Health reform savings not a pipe dream, says policy group

Opponents of the health reform legislation have been vocal in criticizing the savings projected by the Congressional Budget Office (CBO) as the result of budgeting gimmicks and trickery rather than actual savings to be realized. However, health reform will result in reduced spending, says the Washington, DC-based Center on Budget and Policy Priorities (CBPP), a liberal-leaning fiscal policy research group which offers a claim-by-claim refutation of reform critics, according to the New York Times' "Prescriptions" blog.

For example, critics claim that health reform hides long-term deficit increases by front-loading revenues and back-loading spending. However, "in claiming that health reform front-loads revenues and back-loads spending, critics selectively cite just a few provisions and fail to consider the legislation as a whole," says the CBPP. "The assertion that short-term gimmickry covers up long-term deficit increases is flatly contradicted by CBO's assessment that the legislation will reduce the deficit in its second ten years and in subsequent decades."

Critics also charge that health reform doesn't "bend the cost curve" because extending health coverage to 32 million uninsured people actually increases costs. These critics are confusing the short-run and longer-run effects of health reform, says the CBPP. "Because people who lack health insurance use fewer healthcare services, expanding insurance coverage will, by itself, increase healthcare spending in the short term. It is therefore no surprise that the chief actuary of the Centers for Medicare & Medicaid Services [CMS] has estimated that the health reform legislation--which will extend coverage to two-thirds of the uninsured--will increase national health expenditures by 1.7 percent in 2016, when its coverage expansions will be fully phased in."

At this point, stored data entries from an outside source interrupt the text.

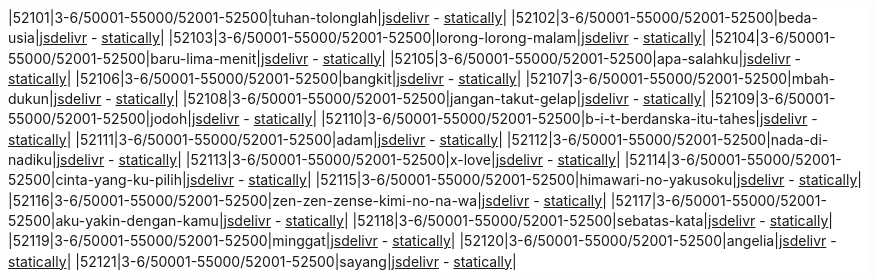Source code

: |52101|3-6/50001-55000/52001-52500|tuhan-tolonglah|[jsdelivr](https://cdn.jsdelivr.net/gh/dbchord/png-old-c-1110x370_3-6/50001-55000/52001-52500/tuhan-tolonglah.png) - [statically](https://cdn.statically.io/gh/dbchord/png-old-c-1110x370_3-6/img/50001-55000/52001-52500/tuhan-tolonglah.png)|
|52102|3-6/50001-55000/52001-52500|beda-usia|[jsdelivr](https://cdn.jsdelivr.net/gh/dbchord/png-old-c-1110x370_3-6/50001-55000/52001-52500/beda-usia.png) - [statically](https://cdn.statically.io/gh/dbchord/png-old-c-1110x370_3-6/img/50001-55000/52001-52500/beda-usia.png)|
|52103|3-6/50001-55000/52001-52500|lorong-lorong-malam|[jsdelivr](https://cdn.jsdelivr.net/gh/dbchord/png-old-c-1110x370_3-6/50001-55000/52001-52500/lorong-lorong-malam.png) - [statically](https://cdn.statically.io/gh/dbchord/png-old-c-1110x370_3-6/img/50001-55000/52001-52500/lorong-lorong-malam.png)|
|52104|3-6/50001-55000/52001-52500|baru-lima-menit|[jsdelivr](https://cdn.jsdelivr.net/gh/dbchord/png-old-c-1110x370_3-6/50001-55000/52001-52500/baru-lima-menit.png) - [statically](https://cdn.statically.io/gh/dbchord/png-old-c-1110x370_3-6/img/50001-55000/52001-52500/baru-lima-menit.png)|
|52105|3-6/50001-55000/52001-52500|apa-salahku|[jsdelivr](https://cdn.jsdelivr.net/gh/dbchord/png-old-c-1110x370_3-6/50001-55000/52001-52500/apa-salahku.png) - [statically](https://cdn.statically.io/gh/dbchord/png-old-c-1110x370_3-6/img/50001-55000/52001-52500/apa-salahku.png)|
|52106|3-6/50001-55000/52001-52500|bangkit|[jsdelivr](https://cdn.jsdelivr.net/gh/dbchord/png-old-c-1110x370_3-6/50001-55000/52001-52500/bangkit.png) - [statically](https://cdn.statically.io/gh/dbchord/png-old-c-1110x370_3-6/img/50001-55000/52001-52500/bangkit.png)|
|52107|3-6/50001-55000/52001-52500|mbah-dukun|[jsdelivr](https://cdn.jsdelivr.net/gh/dbchord/png-old-c-1110x370_3-6/50001-55000/52001-52500/mbah-dukun.png) - [statically](https://cdn.statically.io/gh/dbchord/png-old-c-1110x370_3-6/img/50001-55000/52001-52500/mbah-dukun.png)|
|52108|3-6/50001-55000/52001-52500|jangan-takut-gelap|[jsdelivr](https://cdn.jsdelivr.net/gh/dbchord/png-old-c-1110x370_3-6/50001-55000/52001-52500/jangan-takut-gelap.png) - [statically](https://cdn.statically.io/gh/dbchord/png-old-c-1110x370_3-6/img/50001-55000/52001-52500/jangan-takut-gelap.png)|
|52109|3-6/50001-55000/52001-52500|jodoh|[jsdelivr](https://cdn.jsdelivr.net/gh/dbchord/png-old-c-1110x370_3-6/50001-55000/52001-52500/jodoh.png) - [statically](https://cdn.statically.io/gh/dbchord/png-old-c-1110x370_3-6/img/50001-55000/52001-52500/jodoh.png)|
|52110|3-6/50001-55000/52001-52500|b-i-t-berdanska-itu-tahes|[jsdelivr](https://cdn.jsdelivr.net/gh/dbchord/png-old-c-1110x370_3-6/50001-55000/52001-52500/b-i-t-berdanska-itu-tahes.png) - [statically](https://cdn.statically.io/gh/dbchord/png-old-c-1110x370_3-6/img/50001-55000/52001-52500/b-i-t-berdanska-itu-tahes.png)|
|52111|3-6/50001-55000/52001-52500|adam|[jsdelivr](https://cdn.jsdelivr.net/gh/dbchord/png-old-c-1110x370_3-6/50001-55000/52001-52500/adam.png) - [statically](https://cdn.statically.io/gh/dbchord/png-old-c-1110x370_3-6/img/50001-55000/52001-52500/adam.png)|
|52112|3-6/50001-55000/52001-52500|nada-di-nadiku|[jsdelivr](https://cdn.jsdelivr.net/gh/dbchord/png-old-c-1110x370_3-6/50001-55000/52001-52500/nada-di-nadiku.png) - [statically](https://cdn.statically.io/gh/dbchord/png-old-c-1110x370_3-6/img/50001-55000/52001-52500/nada-di-nadiku.png)|
|52113|3-6/50001-55000/52001-52500|x-love|[jsdelivr](https://cdn.jsdelivr.net/gh/dbchord/png-old-c-1110x370_3-6/50001-55000/52001-52500/x-love.png) - [statically](https://cdn.statically.io/gh/dbchord/png-old-c-1110x370_3-6/img/50001-55000/52001-52500/x-love.png)|
|52114|3-6/50001-55000/52001-52500|cinta-yang-ku-pilih|[jsdelivr](https://cdn.jsdelivr.net/gh/dbchord/png-old-c-1110x370_3-6/50001-55000/52001-52500/cinta-yang-ku-pilih.png) - [statically](https://cdn.statically.io/gh/dbchord/png-old-c-1110x370_3-6/img/50001-55000/52001-52500/cinta-yang-ku-pilih.png)|
|52115|3-6/50001-55000/52001-52500|himawari-no-yakusoku|[jsdelivr](https://cdn.jsdelivr.net/gh/dbchord/png-old-c-1110x370_3-6/50001-55000/52001-52500/himawari-no-yakusoku.png) - [statically](https://cdn.statically.io/gh/dbchord/png-old-c-1110x370_3-6/img/50001-55000/52001-52500/himawari-no-yakusoku.png)|
|52116|3-6/50001-55000/52001-52500|zen-zen-zense-kimi-no-na-wa|[jsdelivr](https://cdn.jsdelivr.net/gh/dbchord/png-old-c-1110x370_3-6/50001-55000/52001-52500/zen-zen-zense-kimi-no-na-wa.png) - [statically](https://cdn.statically.io/gh/dbchord/png-old-c-1110x370_3-6/img/50001-55000/52001-52500/zen-zen-zense-kimi-no-na-wa.png)|
|52117|3-6/50001-55000/52001-52500|aku-yakin-dengan-kamu|[jsdelivr](https://cdn.jsdelivr.net/gh/dbchord/png-old-c-1110x370_3-6/50001-55000/52001-52500/aku-yakin-dengan-kamu.png) - [statically](https://cdn.statically.io/gh/dbchord/png-old-c-1110x370_3-6/img/50001-55000/52001-52500/aku-yakin-dengan-kamu.png)|
|52118|3-6/50001-55000/52001-52500|sebatas-kata|[jsdelivr](https://cdn.jsdelivr.net/gh/dbchord/png-old-c-1110x370_3-6/50001-55000/52001-52500/sebatas-kata.png) - [statically](https://cdn.statically.io/gh/dbchord/png-old-c-1110x370_3-6/img/50001-55000/52001-52500/sebatas-kata.png)|
|52119|3-6/50001-55000/52001-52500|minggat|[jsdelivr](https://cdn.jsdelivr.net/gh/dbchord/png-old-c-1110x370_3-6/50001-55000/52001-52500/minggat.png) - [statically](https://cdn.statically.io/gh/dbchord/png-old-c-1110x370_3-6/img/50001-55000/52001-52500/minggat.png)|
|52120|3-6/50001-55000/52001-52500|angelia|[jsdelivr](https://cdn.jsdelivr.net/gh/dbchord/png-old-c-1110x370_3-6/50001-55000/52001-52500/angelia.png) - [statically](https://cdn.statically.io/gh/dbchord/png-old-c-1110x370_3-6/img/50001-55000/52001-52500/angelia.png)|
|52121|3-6/50001-55000/52001-52500|sayang|[jsdelivr](https://cdn.jsdelivr.net/gh/dbchord/png-old-c-1110x370_3-6/50001-55000/52001-52500/sayang.png) - [statically](https://cdn.statically.io/gh/dbchord/png-old-c-1110x370_3-6/img/50001-55000/52001-52500/sayang.png)|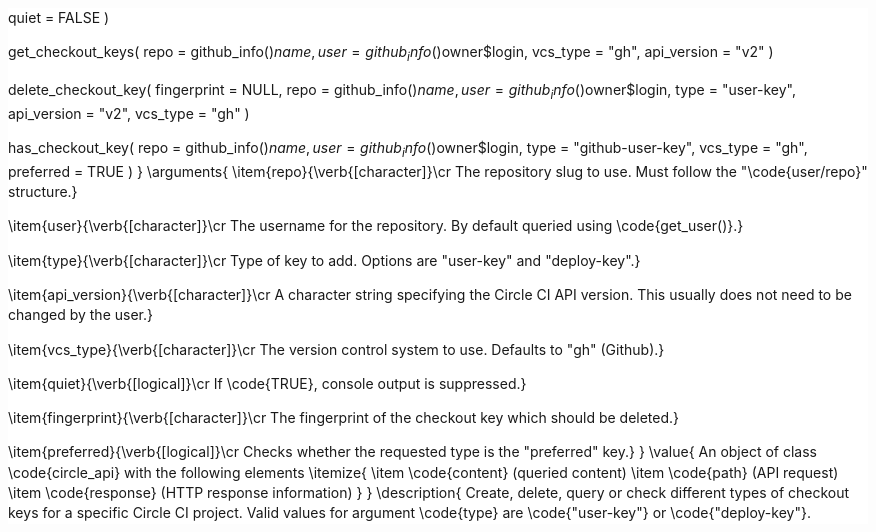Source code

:   quiet = FALSE
)

get_checkout_keys(
  repo = github_info()$name,
  user = github_info()$owner$login,
  vcs_type = "gh",
  api_version = "v2"
)

delete_checkout_key(
  fingerprint = NULL,
  repo = github_info()$name,
  user = github_info()$owner$login,
  type = "user-key",
  api_version = "v2",
  vcs_type = "gh"
)

has_checkout_key(
  repo = github_info()$name,
  user = github_info()$owner$login,
  type = "github-user-key",
  vcs_type = "gh",
  preferred = TRUE
)
}
\arguments{
\item{repo}{\verb{[character]}\cr
The repository slug to use. Must follow the "\code{user/repo}" structure.}

\item{user}{\verb{[character]}\cr
The username for the repository. By default queried using \code{get_user()}.}

\item{type}{\verb{[character]}\cr
Type of key to add. Options are "user-key" and "deploy-key".}

\item{api_version}{\verb{[character]}\cr
A character string specifying the Circle CI API version.
This usually does not need to be changed by the user.}

\item{vcs_type}{\verb{[character]}\cr The version control system to use.
Defaults to "gh" (Github).}

\item{quiet}{\verb{[logical]}\cr
If \code{TRUE}, console output is suppressed.}

\item{fingerprint}{\verb{[character]}\cr
The fingerprint of the checkout key which should be deleted.}

\item{preferred}{\verb{[logical]}\cr
Checks whether the requested type is the "preferred" key.}
}
\value{
An object of class \code{circle_api} with the following elements
\itemize{
\item \code{content} (queried content)
\item \code{path} (API request)
\item \code{response} (HTTP response information)
}
}
\description{
Create, delete, query or check different types of checkout keys
for a specific Circle CI project.
Valid values for argument \code{type} are \code{"user-key"} or \code{"deploy-key"}.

However, "the CMS actuary also finds that health reform will indeed slow the rate of growth of national health expenditures after an initial increase," says the CBPP. "Furthermore, CBO estimates that by the decade after 2019, the total federal budgetary commitment to healthcare--the sum of net federal outlays for health programs and tax preferences for healthcare--will be lower than it would have been if the health reform legislation were not enacted."